Tumors – A cancer can sometimes form on the skin and look like a dark section mistaken for cow spots. A tumor is generally localized and present on the chest, neck, or head of the dog. Your vet would advise a biopsy to diagnose cancer and recommend a treatment based on the condition. Basal cell tumors generally resemble black spots and should be removed surgically upon diagnosis.
Sweat gland cyst – These would appear as round, small, dark lumps on the head, neck, and legs of your Maltese dog. The condition is diagnosed with a biopsy and your vet may recommend the best treatment that includes surgical removal of the lumps in case they are causing trouble.

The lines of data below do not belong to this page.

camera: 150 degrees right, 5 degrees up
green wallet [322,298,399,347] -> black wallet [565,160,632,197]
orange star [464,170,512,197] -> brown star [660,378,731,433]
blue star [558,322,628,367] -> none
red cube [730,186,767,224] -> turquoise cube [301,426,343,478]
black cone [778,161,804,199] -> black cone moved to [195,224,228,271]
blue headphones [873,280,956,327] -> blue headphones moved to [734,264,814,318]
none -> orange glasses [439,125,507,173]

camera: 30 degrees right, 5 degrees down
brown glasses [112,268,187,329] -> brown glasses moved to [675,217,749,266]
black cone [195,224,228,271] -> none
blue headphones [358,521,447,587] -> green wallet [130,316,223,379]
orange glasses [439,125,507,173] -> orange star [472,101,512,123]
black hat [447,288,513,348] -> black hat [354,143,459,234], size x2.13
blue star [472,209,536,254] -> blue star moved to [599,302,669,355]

Cushing’s disease – It is a disorder associated with hormonal imbalance in dogs. However, this disease has some other symptoms including excessive thirst and bathroom visits, lethargy, and weakness. It can be treated with medication and changes to the diet and lifestyle.
Bowen’s disease – This is a rare condition that creates brown spots on the skin. In this disease, a thick black lesion forms and raises above the skin before breaking and bleeding. It is a serious condition that your vet can diagnose with a biopsy and treat with radiation or chemotherapy.
Maltese Skin Spots & Pigmentation – What It Means?
Spots and pigmentation on the skin of a Maltese dog are quite common and are often a result of natural variances in the coloration. These are the Maltese cow spots that become visible after prolonged exposure to the sun. These pups generally have darker black points on some parts of their body and also have light pigmentation on the skin that gradually turns darker.
If your pup’s skin spots are just pigmentation, there are a few things you can do to reverse and prevent them. You can limit the exposure of your Maltese dog to the sun to reduce the activation of pigments and the appearance of these spots. However, limiting sun exposure can result in other disorders and deficiencies in the pup and decrease the amount of exercise it gets every day.
An effective way to reduce the chances of black spots on the skin is to use clothing. You can also use some products like a leave-in coat with SPF protection to protect the skin from UV rays activating the pigments. You can also find several sunscreen products in the form of powder or mist for your Maltese dog’s coat to protect the skin from excessive sun exposure.
Maltese cow spots are naturally appearing black spots on the skin of Maltese dogs and should not be worried about. However, if you suspect a health problem causing dark spots on the skin of your pup, it should be reported to your vet to get the best advice on the treatment options. While Maltese cow spots can be prevented and treated with some simple tips, they are harmless and should not be a big concern for owners.